Institute for Telecommunication Sciences / Research / Audio Quality Research / Audio Home

ITS Audio Quality Research Program

The ITS Audio Quality Research Program addresses selected open questions in digital speech and audio quality assessment, enhancement, compression, and transmission. Our contributions are most easily appreciated via our Publications & Talks page. Here are some of the more recent highlights:

WAWEnets: We have finished with simplification, unification, regularization, further training, and more thorough analysis of the ITS Wideband Audio Waveform Evaluation Networks (WAWEnets). WAWEnets are fully convolutional neural networks that operate directly on wideband audio waveforms in order to produce evaluations of those waveforms. Example evaluation scales are overall speech quality, intelligibility, and noisiness. WAWEnets are no-reference networks because they do not require “reference” (original or undistorted) versions of the waveforms they evaluate. Our work has leveraged 334 hours of speech in 13 languages, more than two million full-reference target values, and more than 93,000 subjective mean opinion scores.

Our most recent paper provides full details and our codebase is available as well. We first introduced WAWEnets at ICASSP 2020 in this paper.

Bursty packet losses or bit errors: Our technical memorandum and supporting code are available. These result from our work on the mathematical links between the Gilbert-Elliot model parameters (2, 3, and 4 parameter cases) and the resulting packet loss or bit error statistics. These links allow one to set parameters to obtain desired average loss rates, average burst lengths, loss covariances, etc. The code can estimate models and parameters from loss patterns and can generate error patterns dictated by model parameters or error statistics.

Optimal Frame Durations: We presented our work addressing optimal frame durations for separation of audio signals at the IEEE 23rd International Workshop on Multimedia Signal Processing (MMSP 2021).The paper "Optimal Frame Duration for Oracle Audio Signal Separation is Determined by Joint Minimization of Two Antagonistic Artifacts" was one of the papers nominated for the Best Paper Award at the conference.  The work shows that optimal processing frame duration in oracle binary masking and oracle magnitude restoration is determined by joint minimization of two antagonistic artifacts: temporal blurring (which increases with frame duration) and log-spectral-error change per unit time (which deceases with frame duration). These effects are related to the stationarity of the signals but saying that “stationarity determines optimal frame duration” falls far short of describing the true nature and complexity of the interaction. The supporting demonstration and code are available on a separate page: Audio Demos for Frame Duration Study.

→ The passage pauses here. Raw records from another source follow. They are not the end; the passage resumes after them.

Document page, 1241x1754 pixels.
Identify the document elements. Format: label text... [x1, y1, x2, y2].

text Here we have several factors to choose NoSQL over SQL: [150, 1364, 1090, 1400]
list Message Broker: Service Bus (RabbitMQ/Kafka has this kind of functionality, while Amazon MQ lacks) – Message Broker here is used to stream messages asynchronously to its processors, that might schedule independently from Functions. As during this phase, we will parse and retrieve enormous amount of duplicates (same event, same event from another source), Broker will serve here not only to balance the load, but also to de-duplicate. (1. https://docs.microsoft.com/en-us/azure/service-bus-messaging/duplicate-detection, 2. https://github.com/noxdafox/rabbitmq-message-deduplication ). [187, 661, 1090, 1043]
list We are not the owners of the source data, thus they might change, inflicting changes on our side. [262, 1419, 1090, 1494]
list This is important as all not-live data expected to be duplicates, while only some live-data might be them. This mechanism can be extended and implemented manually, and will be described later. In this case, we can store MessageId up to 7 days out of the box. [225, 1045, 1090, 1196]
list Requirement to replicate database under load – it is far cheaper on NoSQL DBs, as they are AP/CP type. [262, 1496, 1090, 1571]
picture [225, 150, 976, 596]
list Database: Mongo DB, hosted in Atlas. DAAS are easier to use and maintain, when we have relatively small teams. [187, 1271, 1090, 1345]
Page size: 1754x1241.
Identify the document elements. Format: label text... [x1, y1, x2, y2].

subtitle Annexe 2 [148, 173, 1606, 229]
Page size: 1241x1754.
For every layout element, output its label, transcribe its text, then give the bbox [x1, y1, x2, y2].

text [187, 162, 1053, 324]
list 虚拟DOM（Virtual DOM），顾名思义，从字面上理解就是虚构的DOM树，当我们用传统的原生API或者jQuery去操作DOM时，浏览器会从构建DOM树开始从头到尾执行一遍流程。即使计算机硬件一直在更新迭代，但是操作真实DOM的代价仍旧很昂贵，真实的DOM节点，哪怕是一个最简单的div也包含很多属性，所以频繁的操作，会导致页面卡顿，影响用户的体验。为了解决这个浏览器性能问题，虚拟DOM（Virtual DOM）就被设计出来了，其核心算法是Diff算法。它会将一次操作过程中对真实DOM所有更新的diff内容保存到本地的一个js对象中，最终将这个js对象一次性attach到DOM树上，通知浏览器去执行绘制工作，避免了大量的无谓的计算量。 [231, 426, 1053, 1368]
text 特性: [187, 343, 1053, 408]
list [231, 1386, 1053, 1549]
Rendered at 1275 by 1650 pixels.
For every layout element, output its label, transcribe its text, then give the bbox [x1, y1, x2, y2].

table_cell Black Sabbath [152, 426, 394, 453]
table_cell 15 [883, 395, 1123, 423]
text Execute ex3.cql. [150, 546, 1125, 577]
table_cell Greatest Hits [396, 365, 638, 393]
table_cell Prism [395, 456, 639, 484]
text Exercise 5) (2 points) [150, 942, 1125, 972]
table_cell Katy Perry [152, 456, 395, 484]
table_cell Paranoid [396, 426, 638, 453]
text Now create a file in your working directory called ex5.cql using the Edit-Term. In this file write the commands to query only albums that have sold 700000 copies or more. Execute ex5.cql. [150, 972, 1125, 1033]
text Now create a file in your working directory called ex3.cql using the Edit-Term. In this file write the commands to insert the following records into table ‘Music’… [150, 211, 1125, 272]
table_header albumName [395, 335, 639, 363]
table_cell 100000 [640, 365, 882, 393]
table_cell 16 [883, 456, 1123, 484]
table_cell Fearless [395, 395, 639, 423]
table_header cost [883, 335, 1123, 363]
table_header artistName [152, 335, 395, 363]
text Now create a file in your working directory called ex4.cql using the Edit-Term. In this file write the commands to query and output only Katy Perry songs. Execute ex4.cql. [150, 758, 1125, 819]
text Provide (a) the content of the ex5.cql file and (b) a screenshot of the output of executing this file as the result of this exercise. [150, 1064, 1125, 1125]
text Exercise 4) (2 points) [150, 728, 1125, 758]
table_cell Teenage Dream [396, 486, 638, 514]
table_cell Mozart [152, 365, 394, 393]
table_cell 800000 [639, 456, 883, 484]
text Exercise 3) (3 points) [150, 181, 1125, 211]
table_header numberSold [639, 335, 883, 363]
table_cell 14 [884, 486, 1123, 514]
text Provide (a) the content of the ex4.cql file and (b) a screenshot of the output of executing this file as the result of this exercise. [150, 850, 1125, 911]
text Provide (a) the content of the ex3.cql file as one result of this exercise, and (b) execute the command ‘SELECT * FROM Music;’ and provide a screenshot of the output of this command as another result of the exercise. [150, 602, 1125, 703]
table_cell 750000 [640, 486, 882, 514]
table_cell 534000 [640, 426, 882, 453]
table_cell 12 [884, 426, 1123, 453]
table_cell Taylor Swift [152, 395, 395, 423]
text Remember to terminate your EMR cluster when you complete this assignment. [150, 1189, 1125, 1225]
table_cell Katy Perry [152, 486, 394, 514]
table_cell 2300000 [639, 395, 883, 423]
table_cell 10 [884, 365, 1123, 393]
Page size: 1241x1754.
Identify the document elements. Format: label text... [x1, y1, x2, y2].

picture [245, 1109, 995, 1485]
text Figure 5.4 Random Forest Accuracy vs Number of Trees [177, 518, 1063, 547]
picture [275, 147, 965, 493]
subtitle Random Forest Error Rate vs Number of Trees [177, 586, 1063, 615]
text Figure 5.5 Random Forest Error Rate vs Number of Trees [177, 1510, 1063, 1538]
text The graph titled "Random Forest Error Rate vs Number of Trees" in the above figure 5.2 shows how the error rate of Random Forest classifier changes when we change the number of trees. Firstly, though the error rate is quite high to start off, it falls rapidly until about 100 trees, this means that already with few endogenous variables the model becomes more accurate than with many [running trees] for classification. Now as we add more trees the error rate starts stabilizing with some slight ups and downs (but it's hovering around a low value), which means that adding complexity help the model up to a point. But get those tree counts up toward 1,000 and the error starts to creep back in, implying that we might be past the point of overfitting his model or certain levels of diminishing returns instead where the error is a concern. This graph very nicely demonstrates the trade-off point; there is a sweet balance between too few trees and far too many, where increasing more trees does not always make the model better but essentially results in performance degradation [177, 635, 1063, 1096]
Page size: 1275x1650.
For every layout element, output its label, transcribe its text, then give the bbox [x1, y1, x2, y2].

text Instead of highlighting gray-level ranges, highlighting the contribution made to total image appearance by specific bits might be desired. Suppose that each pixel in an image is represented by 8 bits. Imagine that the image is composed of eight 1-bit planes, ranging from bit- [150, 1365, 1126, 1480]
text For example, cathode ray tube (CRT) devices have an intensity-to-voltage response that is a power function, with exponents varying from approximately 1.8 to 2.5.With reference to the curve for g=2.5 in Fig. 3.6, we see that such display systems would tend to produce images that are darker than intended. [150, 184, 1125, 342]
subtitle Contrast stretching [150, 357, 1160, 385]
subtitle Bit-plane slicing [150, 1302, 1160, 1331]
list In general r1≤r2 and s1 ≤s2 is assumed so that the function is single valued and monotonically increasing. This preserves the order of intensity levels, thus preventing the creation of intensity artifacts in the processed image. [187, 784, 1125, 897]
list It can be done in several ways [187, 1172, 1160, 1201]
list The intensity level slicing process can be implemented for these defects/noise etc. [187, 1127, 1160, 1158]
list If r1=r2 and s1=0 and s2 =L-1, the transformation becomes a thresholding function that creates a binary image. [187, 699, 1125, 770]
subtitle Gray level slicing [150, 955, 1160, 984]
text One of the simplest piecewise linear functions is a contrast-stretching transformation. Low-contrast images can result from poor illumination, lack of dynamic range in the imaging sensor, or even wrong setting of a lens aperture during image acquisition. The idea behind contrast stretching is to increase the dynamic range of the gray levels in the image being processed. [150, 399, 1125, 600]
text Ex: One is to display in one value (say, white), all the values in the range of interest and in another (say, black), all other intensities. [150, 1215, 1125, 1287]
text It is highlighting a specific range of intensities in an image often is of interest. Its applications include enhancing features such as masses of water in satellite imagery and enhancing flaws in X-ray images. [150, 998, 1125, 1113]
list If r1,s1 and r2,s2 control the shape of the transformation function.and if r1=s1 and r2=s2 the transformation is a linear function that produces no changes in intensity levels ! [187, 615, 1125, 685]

DNN Speech: We investigated the issue of measuring the quality of DNN generated speech. Speech with high subjective quality is reliably given unrealistically low quality scores by well-established full-reference objective quality tools. We identified causes and proposed solutions. Our results were presented at QoMEX 2021 (paper).

Input Speech Quality: We proposed that speech device-under-test (DUT) output signals can contain information about the DUT speech input quality as well as the DUT speech output quality. We designed a proof-of-concept experiment that shows this is indeed possible and presented the work at QoMEX 2021 (paper).

The Bigger Picture: The quality of speech sent over a telecommunication system depends on a variety of factors, such as the background noise in the environment, the algorithms used to digitally enhance and code the speech signal, the bandwidth used in transmitting the speech signal, and others. The ITS Audio Quality Research Program supports community-wide efforts towards robust and adaptable telecommunication speech services and equipment with high quality and intelligibility.

In the program we identify and address open issues in these areas and we also develop and characterize algorithm innovations. In particular we seek to improve tools and techniques for quantitatively characterizing the user experience of speech quality and speech intelligibility, both through subjective testing and by means of signal processing algorithms.